> _CHALLENGE 1_
In the post about the Paris climate treaty, what span of years did the new study's climate model simulations cover?

> _TEXT SHOWN_
※ ※ ※

Posted on 24 July 2017 by dana1981

In the Paris climate treaty, nearly every world country agreed to try and limit global warming to no more than 2°C above pre-industrial temperatures, and preferably closer to 1.5°C. But a new study published in Nature Climate Change notes that the agreement didn’t define when “pre-industrial” begins.

Our instrumental measurements of the Earth’s average surface temperature begin in the late-1800s, but the Industrial Revolution began in the mid-1700s. There’s also a theory that human agriculture has been influencing the global climate for thousands of years, but the mass burning of fossil fuels kicked the human influence into high gear.

We may be at 1°C or 1.2°C warming since “pre-industrial”

We know that since the late-1800s, humans have caused global surface temperatures to rise by about 1°C. But what about the human influence in the centuries before that, which are technically still “pre-industrial”? The new study used climate model simulations from 1401 to 1800, during which time we know the climate influences of natural effects like solar and volcanic activity fairly well. They found that depending on the starting point, global surface temperatures during that period were 0 to 0.2°C cooler than the late-1800s.

※ ※ ※

> _CHALLENGE 2_
Convert the entries into a numbered list, from their first line up to and including the line containing "Question: Considering the real-world", and leave out blank lines.

> _DATA SHOWN_
※ ※ ※

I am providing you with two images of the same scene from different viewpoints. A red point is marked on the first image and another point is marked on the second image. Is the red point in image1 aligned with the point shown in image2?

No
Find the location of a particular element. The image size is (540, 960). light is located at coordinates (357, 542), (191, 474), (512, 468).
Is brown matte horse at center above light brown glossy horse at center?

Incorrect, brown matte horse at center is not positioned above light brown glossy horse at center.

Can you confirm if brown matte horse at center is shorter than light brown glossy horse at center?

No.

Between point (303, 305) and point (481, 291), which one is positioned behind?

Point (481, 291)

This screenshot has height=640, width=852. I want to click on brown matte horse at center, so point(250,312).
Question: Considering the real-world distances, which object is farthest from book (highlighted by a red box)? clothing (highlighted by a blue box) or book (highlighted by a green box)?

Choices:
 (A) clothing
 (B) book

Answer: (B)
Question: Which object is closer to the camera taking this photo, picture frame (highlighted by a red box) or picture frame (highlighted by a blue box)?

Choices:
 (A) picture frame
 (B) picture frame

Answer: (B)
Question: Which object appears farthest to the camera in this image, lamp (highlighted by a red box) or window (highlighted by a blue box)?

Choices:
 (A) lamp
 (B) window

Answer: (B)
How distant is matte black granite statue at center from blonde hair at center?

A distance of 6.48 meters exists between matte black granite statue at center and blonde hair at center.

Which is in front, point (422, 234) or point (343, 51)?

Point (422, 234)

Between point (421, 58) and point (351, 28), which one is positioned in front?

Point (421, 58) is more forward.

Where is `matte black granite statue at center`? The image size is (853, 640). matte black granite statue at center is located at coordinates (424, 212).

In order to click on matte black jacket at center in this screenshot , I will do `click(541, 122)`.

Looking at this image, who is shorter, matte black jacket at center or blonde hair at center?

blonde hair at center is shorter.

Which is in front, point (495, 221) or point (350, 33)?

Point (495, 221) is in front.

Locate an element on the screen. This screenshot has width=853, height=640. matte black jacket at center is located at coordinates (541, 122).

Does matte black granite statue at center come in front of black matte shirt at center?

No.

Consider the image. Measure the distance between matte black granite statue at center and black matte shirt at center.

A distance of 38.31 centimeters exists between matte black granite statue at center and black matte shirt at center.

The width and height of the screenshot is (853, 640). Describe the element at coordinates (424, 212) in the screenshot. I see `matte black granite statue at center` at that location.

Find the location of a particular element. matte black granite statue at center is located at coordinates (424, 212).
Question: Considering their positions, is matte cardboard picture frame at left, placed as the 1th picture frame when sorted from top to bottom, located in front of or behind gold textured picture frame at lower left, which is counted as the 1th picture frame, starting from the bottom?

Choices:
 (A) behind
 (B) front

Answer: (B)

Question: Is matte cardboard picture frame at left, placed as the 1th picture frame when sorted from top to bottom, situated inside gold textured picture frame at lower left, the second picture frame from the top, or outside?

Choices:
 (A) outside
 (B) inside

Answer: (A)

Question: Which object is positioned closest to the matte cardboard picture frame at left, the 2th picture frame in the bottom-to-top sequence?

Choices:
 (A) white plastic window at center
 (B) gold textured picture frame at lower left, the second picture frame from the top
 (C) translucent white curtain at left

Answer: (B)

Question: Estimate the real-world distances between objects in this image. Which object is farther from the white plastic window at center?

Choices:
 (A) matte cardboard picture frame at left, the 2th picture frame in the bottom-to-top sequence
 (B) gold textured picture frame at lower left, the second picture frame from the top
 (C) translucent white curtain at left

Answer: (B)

※ ※ ※

> _TASK SOLUTION 1_
1401 to 1800

> _TASK SOLUTION 2_
1. I am providing you with two images of the same scene from different viewpoints. A red point is marked on the first image and another point is marked on the second image. Is the red point in image1 aligned with the point shown in image2?
2. No
3. Find the location of a particular element. The image size is (540, 960). light is located at coordinates (357, 542), (191, 474), (512, 468).
4. Is brown matte horse at center above light brown glossy horse at center?
5. Incorrect, brown matte horse at center is not positioned above light brown glossy horse at center.
6. Can you confirm if brown matte horse at center is shorter than light brown glossy horse at center?
7. No.
8. Between point (303, 305) and point (481, 291), which one is positioned behind?
9. Point (481, 291)
10. This screenshot has height=640, width=852. I want to click on brown matte horse at center, so point(250,312).
11. Question: Considering the real-world distances, which object is farthest from book (highlighted by a red box)? clothing (highlighted by a blue box) or book (highlighted by a green box)?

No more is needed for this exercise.